YOUR INSTRUCTIONS
Convert every one of the records below into a two-column CSV with the header row input,output. Give one row per record, with the record's text under input and its answer under output, each in a single quoted field and with line breaks replaced by spaces.

SUPPLIED RECORDS

====

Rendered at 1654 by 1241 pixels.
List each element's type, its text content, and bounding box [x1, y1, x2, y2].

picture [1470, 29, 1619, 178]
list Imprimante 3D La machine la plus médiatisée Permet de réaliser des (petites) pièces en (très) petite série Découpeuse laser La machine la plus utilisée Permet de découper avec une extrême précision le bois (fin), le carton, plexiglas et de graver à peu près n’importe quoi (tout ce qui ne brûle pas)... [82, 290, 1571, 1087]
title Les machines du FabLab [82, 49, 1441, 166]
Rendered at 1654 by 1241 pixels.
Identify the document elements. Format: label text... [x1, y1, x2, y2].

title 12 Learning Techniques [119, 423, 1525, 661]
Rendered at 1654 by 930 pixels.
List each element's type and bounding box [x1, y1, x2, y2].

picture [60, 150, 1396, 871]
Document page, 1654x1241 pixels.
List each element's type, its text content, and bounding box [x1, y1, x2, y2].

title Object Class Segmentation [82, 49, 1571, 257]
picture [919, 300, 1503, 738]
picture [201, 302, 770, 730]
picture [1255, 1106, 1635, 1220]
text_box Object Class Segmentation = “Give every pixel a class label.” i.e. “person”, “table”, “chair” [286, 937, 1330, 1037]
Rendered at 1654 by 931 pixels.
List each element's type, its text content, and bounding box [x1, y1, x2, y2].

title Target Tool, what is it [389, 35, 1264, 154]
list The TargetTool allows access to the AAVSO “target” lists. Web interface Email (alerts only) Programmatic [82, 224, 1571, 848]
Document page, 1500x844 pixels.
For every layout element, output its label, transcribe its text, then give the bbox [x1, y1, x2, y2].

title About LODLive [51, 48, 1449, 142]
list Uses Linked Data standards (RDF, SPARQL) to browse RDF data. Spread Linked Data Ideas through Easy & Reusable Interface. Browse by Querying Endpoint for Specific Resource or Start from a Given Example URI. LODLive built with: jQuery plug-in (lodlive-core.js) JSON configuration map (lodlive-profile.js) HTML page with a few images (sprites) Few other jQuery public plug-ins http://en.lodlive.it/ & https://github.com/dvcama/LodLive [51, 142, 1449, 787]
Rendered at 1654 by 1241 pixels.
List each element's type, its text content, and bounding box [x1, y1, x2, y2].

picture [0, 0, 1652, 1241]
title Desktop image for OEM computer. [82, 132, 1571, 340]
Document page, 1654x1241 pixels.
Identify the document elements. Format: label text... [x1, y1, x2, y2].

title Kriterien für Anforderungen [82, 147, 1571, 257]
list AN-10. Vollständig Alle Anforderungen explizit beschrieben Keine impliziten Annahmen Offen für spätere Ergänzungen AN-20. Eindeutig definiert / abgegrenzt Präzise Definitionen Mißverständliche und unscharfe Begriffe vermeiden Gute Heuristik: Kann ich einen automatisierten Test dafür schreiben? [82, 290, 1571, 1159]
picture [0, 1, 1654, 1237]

====

WRITTEN RESPONSE
input,output
"Rendered at 1654 by 1241 pixels. List each element's type, its text content, and bounding box [x1, y1, x2, y2].","picture [1470, 29, 1619, 178] list Imprimante 3D La machine la plus médiatisée Permet de réaliser des (petites) pièces en (très) petite série Découpeuse laser La machine la plus utilisée Permet de découper avec une extrême précision le bois (fin), le carton, plexiglas et de graver à peu près n’importe quoi (tout ce qui ne brûle pas)... [82, 290, 1571, 1087] title Les machines du FabLab [82, 49, 1441, 166]"
"Rendered at 1654 by 1241 pixels. Identify the document elements. Format: label text... [x1, y1, x2, y2].","title 12 Learning Techniques [119, 423, 1525, 661]"
"Rendered at 1654 by 930 pixels. List each element's type and bounding box [x1, y1, x2, y2].","picture [60, 150, 1396, 871]"
"Document page, 1654x1241 pixels. List each element's type, its text content, and bounding box [x1, y1, x2, y2].","title Object Class Segmentation [82, 49, 1571, 257] picture [919, 300, 1503, 738] picture [201, 302, 770, 730] picture [1255, 1106, 1635, 1220] text_box Object Class Segmentation = “Give every pixel a class label.” i.e. “person”, “table”, “chair” [286, 937, 1330, 1037]"
"Rendered at 1654 by 931 pixels. List each element's type, its text content, and bounding box [x1, y1, x2, y2].","title Target Tool, what is it [389, 35, 1264, 154] list The TargetTool allows access to the AAVSO “target” lists. Web interface Email (alerts only) Programmatic [82, 224, 1571, 848]"
"Document page, 1500x844 pixels. For every layout element, output its label, transcribe its text, then give the bbox [x1, y1, x2, y2].","title About LODLive [51, 48, 1449, 142] list Uses Linked Data standards (RDF, SPARQL) to browse RDF data. Spread Linked Data Ideas through Easy & Reusable Interface. Browse by Querying Endpoint for Specific Resource or Start from a Given Example URI. LODLive built with: jQuery plug-in (lodlive-core.js) JSON configuration map (lodlive-profile.js) HTML page with a few images (sprites) Few other jQuery public plug-ins http://en.lodlive.it/ & https://github.com/dvcama/LodLive [51, 142, 1449, 787]"
"Rendered at 1654 by 1241 pixels. List each element's type, its text content, and bounding box [x1, y1, x2, y2].","picture [0, 0, 1652, 1241] title Desktop image for OEM computer. [82, 132, 1571, 340]"
"Document page, 1654x1241 pixels. Identify the document elements. Format: label text... [x1, y1, x2, y2].","title Kriterien für Anforderungen [82, 147, 1571, 257] list AN-10. Vollständig Alle Anforderungen explizit beschrieben Keine impliziten Annahmen Offen für spätere Ergänzungen AN-20. Eindeutig definiert / abgegrenzt Präzise Definitionen Mißverständliche und unscharfe Begriffe vermeiden Gute Heuristik: Kann ich einen automatisierten Test dafür schreiben? [82, 290, 1571, 1159] picture [0, 1, 1654, 1237]"